By good luck he gets home, thanks to assistance by good Samaritans who most likely collected him from the ditch. Are you surprised? Actually we still a few good Samaritans existing in the twenty first century. He looks muddy and wet like a duck and has no recollection whatsoever as to how he got home. In fact he somehow believes that he had the strength to walk all the way home. He has forgotten that along the way, he slipped into a temporary coma, because of taking liquor on an empty stomach. He does not remember that some good Samaritans fed him with milk, to save him from imminent death.
The consolation is that, he is still safe and sound, except for a few bruises and cuts all round, the suspects being the frequent falls and some barbed wire somewhere, giving everyone a sigh of relief for, at least , they do not have to organize for a funeral. Remember coffins are expensive nowadays and you also have to tolerate some politicians who might want to hijack the funeral ceremony and turn it into an opportunity to gain political mileage or settle scores with an opponent. They have also been known to fight, during such solemn occasions.

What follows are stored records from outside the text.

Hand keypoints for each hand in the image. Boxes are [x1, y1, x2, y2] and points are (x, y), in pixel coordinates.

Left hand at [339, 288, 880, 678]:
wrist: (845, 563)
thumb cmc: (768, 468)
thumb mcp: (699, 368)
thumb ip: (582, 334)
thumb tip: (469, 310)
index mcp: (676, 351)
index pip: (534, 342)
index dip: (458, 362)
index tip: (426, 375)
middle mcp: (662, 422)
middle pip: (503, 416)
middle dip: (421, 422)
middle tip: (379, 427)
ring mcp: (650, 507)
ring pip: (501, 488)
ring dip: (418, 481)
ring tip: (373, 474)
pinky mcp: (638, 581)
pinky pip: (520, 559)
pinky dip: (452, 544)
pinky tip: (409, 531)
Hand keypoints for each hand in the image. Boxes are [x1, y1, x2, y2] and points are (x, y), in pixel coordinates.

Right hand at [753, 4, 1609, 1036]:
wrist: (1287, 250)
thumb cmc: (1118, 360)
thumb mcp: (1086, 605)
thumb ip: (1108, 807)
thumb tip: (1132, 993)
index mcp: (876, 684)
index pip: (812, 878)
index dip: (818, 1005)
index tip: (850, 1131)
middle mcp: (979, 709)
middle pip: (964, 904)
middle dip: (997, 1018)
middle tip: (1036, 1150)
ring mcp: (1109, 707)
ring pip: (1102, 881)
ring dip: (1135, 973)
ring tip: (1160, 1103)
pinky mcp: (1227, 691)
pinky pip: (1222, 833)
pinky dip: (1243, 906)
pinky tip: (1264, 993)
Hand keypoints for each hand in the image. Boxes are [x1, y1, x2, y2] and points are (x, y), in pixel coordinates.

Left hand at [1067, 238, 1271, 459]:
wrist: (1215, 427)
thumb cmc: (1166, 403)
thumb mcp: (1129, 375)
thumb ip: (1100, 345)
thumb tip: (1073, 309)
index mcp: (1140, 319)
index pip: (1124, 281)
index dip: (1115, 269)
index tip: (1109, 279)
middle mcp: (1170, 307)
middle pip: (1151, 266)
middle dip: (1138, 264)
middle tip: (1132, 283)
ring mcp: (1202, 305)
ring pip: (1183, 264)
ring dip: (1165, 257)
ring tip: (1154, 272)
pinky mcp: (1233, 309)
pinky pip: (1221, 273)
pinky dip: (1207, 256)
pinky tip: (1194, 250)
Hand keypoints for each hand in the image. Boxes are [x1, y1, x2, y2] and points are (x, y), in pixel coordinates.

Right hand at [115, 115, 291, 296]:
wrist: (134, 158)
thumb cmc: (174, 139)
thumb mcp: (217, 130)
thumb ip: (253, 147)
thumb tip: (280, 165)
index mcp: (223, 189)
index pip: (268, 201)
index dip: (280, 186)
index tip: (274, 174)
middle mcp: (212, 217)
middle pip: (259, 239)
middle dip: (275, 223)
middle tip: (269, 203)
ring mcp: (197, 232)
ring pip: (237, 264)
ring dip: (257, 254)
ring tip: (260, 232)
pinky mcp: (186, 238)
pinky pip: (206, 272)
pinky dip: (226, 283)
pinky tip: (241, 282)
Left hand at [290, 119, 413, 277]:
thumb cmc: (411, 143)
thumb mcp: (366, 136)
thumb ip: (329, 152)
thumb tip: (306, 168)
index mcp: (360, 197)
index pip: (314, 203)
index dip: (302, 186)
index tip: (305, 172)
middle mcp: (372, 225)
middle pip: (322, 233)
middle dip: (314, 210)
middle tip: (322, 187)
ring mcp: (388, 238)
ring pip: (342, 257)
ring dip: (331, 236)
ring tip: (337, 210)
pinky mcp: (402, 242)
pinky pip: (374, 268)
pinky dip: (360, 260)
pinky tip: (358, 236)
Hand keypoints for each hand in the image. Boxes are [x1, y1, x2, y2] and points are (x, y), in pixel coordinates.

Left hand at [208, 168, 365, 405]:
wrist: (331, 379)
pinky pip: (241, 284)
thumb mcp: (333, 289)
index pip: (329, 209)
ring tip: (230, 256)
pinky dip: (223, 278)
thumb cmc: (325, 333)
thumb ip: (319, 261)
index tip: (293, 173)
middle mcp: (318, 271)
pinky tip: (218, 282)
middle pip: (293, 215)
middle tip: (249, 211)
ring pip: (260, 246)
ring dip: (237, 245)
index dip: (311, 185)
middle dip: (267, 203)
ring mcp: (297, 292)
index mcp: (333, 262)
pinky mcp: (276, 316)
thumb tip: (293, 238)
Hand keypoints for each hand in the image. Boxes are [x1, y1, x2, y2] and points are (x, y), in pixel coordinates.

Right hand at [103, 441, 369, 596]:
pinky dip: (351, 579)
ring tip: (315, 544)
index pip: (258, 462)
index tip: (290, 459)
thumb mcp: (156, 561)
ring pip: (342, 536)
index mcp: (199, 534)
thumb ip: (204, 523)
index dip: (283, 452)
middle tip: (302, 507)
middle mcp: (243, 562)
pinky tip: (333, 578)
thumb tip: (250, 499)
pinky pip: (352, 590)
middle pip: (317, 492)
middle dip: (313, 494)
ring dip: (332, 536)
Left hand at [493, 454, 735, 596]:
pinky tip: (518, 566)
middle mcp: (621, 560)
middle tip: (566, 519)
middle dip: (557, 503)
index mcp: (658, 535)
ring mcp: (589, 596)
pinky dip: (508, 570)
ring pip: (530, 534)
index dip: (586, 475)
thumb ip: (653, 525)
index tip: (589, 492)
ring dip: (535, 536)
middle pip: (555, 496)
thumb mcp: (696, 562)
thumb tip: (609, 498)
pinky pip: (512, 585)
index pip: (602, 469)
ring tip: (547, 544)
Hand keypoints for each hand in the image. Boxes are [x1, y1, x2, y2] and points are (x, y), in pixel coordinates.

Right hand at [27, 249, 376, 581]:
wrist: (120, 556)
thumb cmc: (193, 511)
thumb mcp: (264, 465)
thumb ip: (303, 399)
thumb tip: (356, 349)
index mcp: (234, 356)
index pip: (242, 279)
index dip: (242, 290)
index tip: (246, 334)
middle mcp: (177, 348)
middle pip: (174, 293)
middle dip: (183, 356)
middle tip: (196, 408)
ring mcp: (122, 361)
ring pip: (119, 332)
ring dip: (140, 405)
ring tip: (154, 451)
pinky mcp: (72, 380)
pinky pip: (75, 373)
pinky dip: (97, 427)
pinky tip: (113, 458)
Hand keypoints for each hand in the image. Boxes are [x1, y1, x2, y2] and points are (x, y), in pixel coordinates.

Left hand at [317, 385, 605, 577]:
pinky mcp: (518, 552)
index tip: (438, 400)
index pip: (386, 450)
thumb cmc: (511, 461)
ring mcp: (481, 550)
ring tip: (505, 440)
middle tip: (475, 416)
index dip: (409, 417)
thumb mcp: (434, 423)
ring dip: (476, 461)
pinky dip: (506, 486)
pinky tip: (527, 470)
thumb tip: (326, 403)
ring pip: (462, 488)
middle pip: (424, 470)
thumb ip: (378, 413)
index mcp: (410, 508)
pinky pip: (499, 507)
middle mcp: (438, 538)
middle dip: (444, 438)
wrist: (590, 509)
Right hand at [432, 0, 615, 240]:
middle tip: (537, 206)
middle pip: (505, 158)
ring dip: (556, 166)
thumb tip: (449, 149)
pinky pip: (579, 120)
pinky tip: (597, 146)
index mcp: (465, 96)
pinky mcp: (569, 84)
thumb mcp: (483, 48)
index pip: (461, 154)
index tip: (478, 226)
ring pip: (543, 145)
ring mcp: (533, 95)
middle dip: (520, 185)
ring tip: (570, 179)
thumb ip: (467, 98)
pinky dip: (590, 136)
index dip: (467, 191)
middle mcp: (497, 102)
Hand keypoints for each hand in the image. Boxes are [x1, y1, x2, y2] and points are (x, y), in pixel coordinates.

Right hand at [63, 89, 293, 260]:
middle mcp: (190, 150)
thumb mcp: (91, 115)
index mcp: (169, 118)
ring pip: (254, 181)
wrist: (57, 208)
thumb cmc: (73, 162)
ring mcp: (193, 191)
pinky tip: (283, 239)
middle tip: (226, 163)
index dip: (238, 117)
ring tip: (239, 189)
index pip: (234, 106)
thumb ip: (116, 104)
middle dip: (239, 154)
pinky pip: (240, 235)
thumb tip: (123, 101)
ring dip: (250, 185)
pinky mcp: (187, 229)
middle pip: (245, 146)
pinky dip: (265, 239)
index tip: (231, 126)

His next target is food. Yes! Now he wants food! And he will bark at everyone as if he did them some good. He cannot even remember that he left the wife with no money for food and woe unto the wife, for without food, war will be part of life.
Then comes the dreaded time; time to retire to bed. The wife wants to sleep because of exhaustion and constant worry, while he husband wants to sleep because he is drunk. But the husband is all muddy and even the children are in agreement that he does not look like a daddy. But he wants to get into bed without having a shower. He is afraid of water! Yes, daddy and husband is afraid of taking a shower! But all the same, he will force his way to bed and snore away like a well fed pig, but wait, you switch off the lights and he will demand for his marital rights. You thought he was sleeping, huh!